Pekar, et al. / Pekar, et al.

At first glance, the pinhead-sized spider Zodarion cyrenaicum seems like it's on a suicide mission every time it hunts for a meal. Its preferred prey is a desert ant, Messor arenarius, some three times bigger and six times heavier than itself. But as David and the Red Viper have shown us, size isn’t everything—especially if you’ve got some slick moves and the right tools for the job. 

Wondering how the spiders consistently come out on top when battling the relatively-giant ants, Czech scientists watched some captured critters hunt in their lab. 

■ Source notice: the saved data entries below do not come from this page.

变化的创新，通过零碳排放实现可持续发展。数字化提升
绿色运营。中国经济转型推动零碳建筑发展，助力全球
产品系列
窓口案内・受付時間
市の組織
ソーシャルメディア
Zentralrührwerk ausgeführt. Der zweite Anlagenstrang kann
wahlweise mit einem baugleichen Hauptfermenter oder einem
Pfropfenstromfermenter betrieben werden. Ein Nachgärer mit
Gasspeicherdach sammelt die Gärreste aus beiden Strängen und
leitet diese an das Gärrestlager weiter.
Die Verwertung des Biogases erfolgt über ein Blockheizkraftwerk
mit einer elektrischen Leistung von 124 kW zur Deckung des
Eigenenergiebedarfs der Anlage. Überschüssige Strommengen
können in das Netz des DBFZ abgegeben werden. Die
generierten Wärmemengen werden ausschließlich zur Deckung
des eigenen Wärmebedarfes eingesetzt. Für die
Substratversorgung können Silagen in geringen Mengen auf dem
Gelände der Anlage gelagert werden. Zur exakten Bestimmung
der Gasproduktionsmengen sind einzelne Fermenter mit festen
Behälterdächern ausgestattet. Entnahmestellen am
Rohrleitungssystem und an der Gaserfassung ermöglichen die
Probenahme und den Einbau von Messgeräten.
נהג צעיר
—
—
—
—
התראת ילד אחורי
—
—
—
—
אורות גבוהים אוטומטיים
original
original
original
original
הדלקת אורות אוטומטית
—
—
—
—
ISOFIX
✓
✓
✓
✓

They found that both adult female and juvenile spiders rely on a potent venom that can immobilize an ant with just one bite. They use slightly different tactics to stay out of harm’s way until the venom does its job, though. (The adult males don’t hunt at all, and instead take a cut of the food from a female's or juvenile’s kill).

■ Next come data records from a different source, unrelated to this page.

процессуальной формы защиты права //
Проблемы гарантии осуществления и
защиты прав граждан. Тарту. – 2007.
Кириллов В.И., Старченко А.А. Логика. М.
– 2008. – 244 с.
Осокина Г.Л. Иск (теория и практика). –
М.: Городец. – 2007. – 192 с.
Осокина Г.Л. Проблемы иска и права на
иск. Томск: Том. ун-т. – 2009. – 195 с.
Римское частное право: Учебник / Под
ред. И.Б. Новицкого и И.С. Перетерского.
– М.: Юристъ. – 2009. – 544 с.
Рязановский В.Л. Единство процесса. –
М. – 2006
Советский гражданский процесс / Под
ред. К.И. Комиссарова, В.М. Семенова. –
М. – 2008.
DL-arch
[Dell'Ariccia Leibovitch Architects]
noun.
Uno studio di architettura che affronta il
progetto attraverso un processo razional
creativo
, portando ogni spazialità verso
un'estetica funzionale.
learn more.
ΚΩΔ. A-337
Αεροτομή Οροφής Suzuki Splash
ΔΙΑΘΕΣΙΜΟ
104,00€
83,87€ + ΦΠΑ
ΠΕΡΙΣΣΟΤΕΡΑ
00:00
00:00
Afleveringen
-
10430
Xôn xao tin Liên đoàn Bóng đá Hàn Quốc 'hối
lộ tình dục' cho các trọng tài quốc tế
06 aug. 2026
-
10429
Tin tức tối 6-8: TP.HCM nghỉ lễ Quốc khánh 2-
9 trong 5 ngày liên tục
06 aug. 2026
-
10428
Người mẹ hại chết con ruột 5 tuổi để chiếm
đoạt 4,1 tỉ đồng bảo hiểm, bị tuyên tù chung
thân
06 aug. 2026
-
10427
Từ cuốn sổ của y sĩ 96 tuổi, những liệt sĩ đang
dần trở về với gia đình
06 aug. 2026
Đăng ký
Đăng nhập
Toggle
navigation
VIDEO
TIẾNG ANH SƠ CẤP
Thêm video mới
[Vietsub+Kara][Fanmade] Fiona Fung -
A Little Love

The adult female spiders attack quickly from behind, biting the ant’s abdomen or hind leg, and then retreat from any counter-attacks until the ant falls.

“Following a bite, the ant stopped moving and stood still with opened mandibles,” the researchers write. “Meanwhile, the bitten limb contracted, and the gaster [the bulbous hind end of the ant body] bent under the thorax. Such a C-shaped position lasted for several minutes; then the ant collapsed, falling on one side. At this moment, the spiders approached and began to feed.”

The juvenile spiders are small enough that they can take a different approach. They actually climb onto their foe, deliver a bite to the abdomen, and then hang on to the ant’s back until it’s paralyzed so it can’t retaliate. Even at a young age, their venom is already something to be reckoned with. While the venom glands of an adult are more then 50 times bigger than a juvenile’s, the younger spider’s venom only takes a little bit longer to immobilize the prey.